Margaret Wister Meigs, Preservation Advocate: The Untold Story Public

Margaret Wister Meigs is credited for transforming the Fort Hunter Mansion into a historic house museum. The story of Meigs’s involvement with the mansion is a simple one; as a child, she would often go to the mansion to visit with her aunt, Helen Reily. After Reily died, Meigs made it her mission to preserve and care for the mansion. She felt that the only way to keep the memory of her aunt alive was to turn the mansion into a historical house museum. Meigs worked tirelessly to turn this vision into a reality.
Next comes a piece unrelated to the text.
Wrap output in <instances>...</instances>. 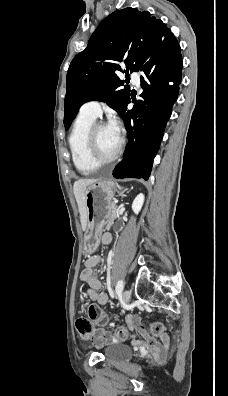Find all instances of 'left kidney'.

First, she developed methods of advertising such as: painting advertisements on the side of the Centennial Barn and Mansion, creating brochures, and newspaper ads. The Friends of Fort Hunter was created in order to fund the constant maintenance of the mansion and is still in existence today. Needless to say, Meigs set up the Fort Hunter Mansion for success and was a pioneer of her time. Margaret will be compared to other women around the same time period that turned houses into historical house museums. This thesis analyzes both Meigs’s life and her involvement with the Fort Hunter Mansion. In relation to the personal life of Margaret, I will focus on the time frame of 1900 to 1910. This time frame depicts Meigs’s personality prior and post marriage. For the Fort Hunter Mansion, focus will be placed on a 1933 to 1958-time frame. Meigs acquired the mansion in 1933 and passed away in 1958.